02/06/2026
These days, I am holding both fire and tiredness in my bones. And I know many of you are feeling the same. These are not normal times. We are being summoned by a higher call of love to show up for our neighbors. And the call is urgent.
This is the call I heard in Minnesota as I witnessed both the trauma of state terror in an occupied city alongside the soulforce of love of neighbor that was being lived out in ways I have never seen before. It felt like a war zone—lockdowns, abductions, closed businesses, racial profiling, citizens kidnapped, children traumatized, doors broken in, car windows shattered, abandoned vehicles in the street, neighbors hiding, patrols, tear gas, and underground systems of care. This call that echoes here on the ground in Shoreline—ICE reports and kidnappings, citizens who suddenly feel unsafe in their own homes, neighbors being subjected to illegal searches. And then another shooting in the street as ICE agents murdered Alex Pretti in cold blood. Lord, have mercy.
I was sitting on the tarmac on a delayed flight when I saw the news, and it hit especially hard. Because I now held the faces of so many Minnesota leaders who were courageously loving their neighbors amid immense suffering and oppression. This is not business as usual. Everyone has a part. They are organizing care, protecting schools and neighbors, delivering groceries, coordinating rides, sharing resources and legal help, raising funds for mutual aid, peacefully protesting, and writing songs of resistance.
And they are tired...bone tired...and yet they keep singing.
The songs will stay with me.
Songs we sang as over 1,000 faith leaders (from Jewish, Christian, Buddhist, and other traditions) marched with the crowd of 75,000 who showed up in subzero temperatures for a general strike and walkout that day.
Songs that filled our hearts with courage and resolve as we participated in direct actions at the airport, detention center, and Target store, calling for action to accompany fasting and prayer and moral clarity for our leaders.
Songs that are birthing a movement of resistance.
These are the songs we sang as we gathered last Sunday in my living room to connect and organize care and resistance here on the ground, block by block.

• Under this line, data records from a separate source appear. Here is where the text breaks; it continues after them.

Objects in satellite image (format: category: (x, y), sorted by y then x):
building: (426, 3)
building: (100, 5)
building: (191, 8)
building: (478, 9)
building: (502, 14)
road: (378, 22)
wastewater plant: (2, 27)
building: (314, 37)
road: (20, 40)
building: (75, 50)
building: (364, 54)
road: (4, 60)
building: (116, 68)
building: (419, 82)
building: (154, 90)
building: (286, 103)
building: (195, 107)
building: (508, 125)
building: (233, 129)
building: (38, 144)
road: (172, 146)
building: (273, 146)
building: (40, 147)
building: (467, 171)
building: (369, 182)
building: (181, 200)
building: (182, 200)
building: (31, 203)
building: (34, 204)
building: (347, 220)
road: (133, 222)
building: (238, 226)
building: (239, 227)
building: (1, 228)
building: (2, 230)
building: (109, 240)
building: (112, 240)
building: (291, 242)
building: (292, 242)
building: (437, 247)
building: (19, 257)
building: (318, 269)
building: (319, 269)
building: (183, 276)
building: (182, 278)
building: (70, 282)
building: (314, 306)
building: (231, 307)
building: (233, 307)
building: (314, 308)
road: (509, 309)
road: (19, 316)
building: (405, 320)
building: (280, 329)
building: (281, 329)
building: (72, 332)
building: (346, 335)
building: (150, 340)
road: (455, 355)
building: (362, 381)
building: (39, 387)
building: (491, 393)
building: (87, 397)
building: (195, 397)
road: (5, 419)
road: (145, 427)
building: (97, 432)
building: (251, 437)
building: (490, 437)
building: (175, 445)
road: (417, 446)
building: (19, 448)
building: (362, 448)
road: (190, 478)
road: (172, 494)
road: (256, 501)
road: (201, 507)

Songs that fill us with hope and strength, palpable in the room as we realize the truth of these words...
We will not underestimate our power any longer—
we know that together, we are strong
Like drops of water shape the rocks,
as they rush down the falls,
we know that together, we are strong
(Our Power, Rena Branson)
Songs that have long been a source of strength, hope, and resistance for our Black neighbors. February is Black History Month, and we have much to learn from our black siblings and immigrant neighbors who have long been in this fight for liberation amid state terror and violence.

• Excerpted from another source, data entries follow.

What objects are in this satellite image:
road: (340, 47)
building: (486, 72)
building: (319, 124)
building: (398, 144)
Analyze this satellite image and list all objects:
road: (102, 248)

Songs that taught me so much in Minnesota, as I witnessed firsthand the power of soul force. Soul force is a method of nonviolent resistance inspired by the life of Jesus and developed and practiced by Mahatma Gandhi and Dr. Martin Luther King. And I believe soul force is needed in this moment.
This image above (Soul Force: Official Journal of the Southern Christian Leadership Conference, vol. 4, no. 5, Collection of the Smithsonian National Museum of African American History and Culture) is provocative and, for me, encapsulates the intersection of empire and the powerful invitation of the cross to wield the soul force of love against the physical force of the state.
“Soul force is where the Spirit of God and our human resilience meet. The Spirit doesn’t override our will, nor does it bypass our humanity. The Spirit works in concert and collaboration with our ingenuity, gifts and grit. Soul force is a power that emerges when we align with the Spirit of truth, love, and liberation. Soul force is an awakening to the realization that we have a creative force within us, because we all bear the divine imprint of the Creator. But so rarely do we tap into this power. Soul force is an inner alignment with truth, a fortified internal strength that creates the capacity for courage and change in the face of great adversity. It is a commitment to integrity, truth, love, nonviolence, and community that leads to personal and social transformation" [Graham-Washington & Casselberry, Soul Force: Seven Pivots toward Courage, Community & Change].
So yes, I am tired to the bone, but I will keep singing.
Dear friends, I know you are tired too. It is exhausting to have a beating heart these days.
Please keep singing too!
For resilience is now what is being called forth, for action transforms our fear into courage.
So let us rest our bodies and renew our souls in all the ways we know how. Yet let us also resolve to love one another with the soul force of Jesus' enemy love. Let it be a fire burning in our bones for justice and liberation— to love our neighbor, to offer sustenance to the hungry, to care for those who are sick, to visit the prisoner, and to welcome the stranger (Matthew 25).
For we know that together we are strong.